TAREFA 1:
Responda, com base no texto sobre livros de receitas brasileiras:
(a) Quantos livros de culinária brasileira escritos originalmente em inglês integram o corpus?
(b) Com que finalidade o material impresso foi digitalizado?
(c) Quais partes das receitas foram delimitadas por etiquetas?
TAREFA 2:
Reproduza fielmente o trecho do texto sobre livros de receitas brasileiras que vai de "Como parte de" até "português do Brasil.", inclusive.

Como parte de um projeto de mestrado que tem como objetivo analisar a imagem do brasileiro construída a partir do olhar do norte-americano em livros de receitas brasileiras publicados em inglês, este trabalho visa identificar os ingredientes e pratos “levados” para a cultura norte-americana como sendo representativos da culinária típica brasileira, compará-los aos ingredientes e pratos mais citados em livros de culinária brasileira escritos em português do Brasil, e verificar o que é comum entre eles. Para atingir esse objetivo, foi compilado um corpus comparável bilíngüe constituído de um corpus formado por oito livros de culinária brasileira escritos originalmente em inglês, por norte-americanos, e um corpus de livros de receitas brasileiras escritos em português do Brasil.

Para se adequar aos critérios subjacentes à Linguística de Corpus, que se ocupa do que é observado na linguagem autêntica, e não do que é potencialmente possível (STUBBS, 1998), esse material impresso foi digitalizado, a fim de ser explorado com a ajuda de ferramenta computacional. Cada receita do corpus foi acrescida de cabeçalho, criado especialmente para servir aos propósitos desta pesquisa. Além disso, os títulos e as receitas propriamente ditas foram delimitados por etiquetas, possibilitando a pesquisa por partes específicas do texto.

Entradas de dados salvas

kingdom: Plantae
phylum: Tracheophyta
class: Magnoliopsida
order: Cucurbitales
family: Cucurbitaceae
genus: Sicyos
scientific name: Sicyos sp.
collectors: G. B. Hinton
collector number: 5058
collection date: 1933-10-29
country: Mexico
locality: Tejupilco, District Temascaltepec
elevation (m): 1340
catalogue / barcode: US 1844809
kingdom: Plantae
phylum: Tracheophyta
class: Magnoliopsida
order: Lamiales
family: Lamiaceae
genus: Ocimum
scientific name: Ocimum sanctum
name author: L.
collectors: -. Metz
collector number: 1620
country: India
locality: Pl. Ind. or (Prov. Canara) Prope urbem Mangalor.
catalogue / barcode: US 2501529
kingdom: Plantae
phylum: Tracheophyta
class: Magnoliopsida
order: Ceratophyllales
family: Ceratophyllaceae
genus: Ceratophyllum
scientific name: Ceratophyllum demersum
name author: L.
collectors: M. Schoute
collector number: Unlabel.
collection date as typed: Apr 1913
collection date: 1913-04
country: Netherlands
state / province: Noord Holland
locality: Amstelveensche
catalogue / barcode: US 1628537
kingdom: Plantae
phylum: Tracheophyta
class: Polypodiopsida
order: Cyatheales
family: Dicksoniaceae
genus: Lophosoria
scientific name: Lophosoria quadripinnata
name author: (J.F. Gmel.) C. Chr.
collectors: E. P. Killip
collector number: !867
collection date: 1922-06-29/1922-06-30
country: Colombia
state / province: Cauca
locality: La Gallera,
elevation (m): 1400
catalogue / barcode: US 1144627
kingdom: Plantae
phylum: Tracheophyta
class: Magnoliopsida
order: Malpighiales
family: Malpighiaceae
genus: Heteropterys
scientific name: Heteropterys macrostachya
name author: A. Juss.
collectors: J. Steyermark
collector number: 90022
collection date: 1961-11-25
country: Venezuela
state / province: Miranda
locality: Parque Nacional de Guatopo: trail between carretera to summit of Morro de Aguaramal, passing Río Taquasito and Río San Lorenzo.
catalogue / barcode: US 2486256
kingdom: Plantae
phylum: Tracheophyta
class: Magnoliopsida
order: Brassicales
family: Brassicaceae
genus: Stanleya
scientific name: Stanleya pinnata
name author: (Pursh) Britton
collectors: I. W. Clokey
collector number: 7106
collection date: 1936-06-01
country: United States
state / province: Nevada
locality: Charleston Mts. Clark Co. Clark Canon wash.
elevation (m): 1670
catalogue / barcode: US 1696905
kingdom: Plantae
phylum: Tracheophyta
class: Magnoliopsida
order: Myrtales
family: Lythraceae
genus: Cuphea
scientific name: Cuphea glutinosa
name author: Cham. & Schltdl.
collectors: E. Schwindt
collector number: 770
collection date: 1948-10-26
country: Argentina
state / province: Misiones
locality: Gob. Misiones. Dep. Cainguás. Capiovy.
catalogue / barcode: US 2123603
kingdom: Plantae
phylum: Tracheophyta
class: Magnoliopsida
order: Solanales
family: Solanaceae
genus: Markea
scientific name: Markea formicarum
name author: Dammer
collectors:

RESPOSTA DA TAREFA 1:
(a) Oito livros.
(b) A fim de ser explorado com a ajuda de ferramenta computacional.
(c) Os títulos e as receitas propriamente ditas.

RESPOSTA DA TAREFA 2:
Como parte de um projeto de mestrado que tem como objetivo analisar a imagem do brasileiro construída a partir do olhar do norte-americano em livros de receitas brasileiras publicados em inglês, este trabalho visa identificar os ingredientes e pratos “levados” para a cultura norte-americana como sendo representativos da culinária típica brasileira, compará-los aos ingredientes e pratos mais citados em livros de culinária brasileira escritos em português do Brasil, e verificar o que é comum entre eles. Para atingir esse objetivo, foi compilado um corpus comparável bilíngüe constituído de um corpus formado por oito livros de culinária brasileira escritos originalmente em inglês, por norte-americanos, e um corpus de livros de receitas brasileiras escritos em português do Brasil.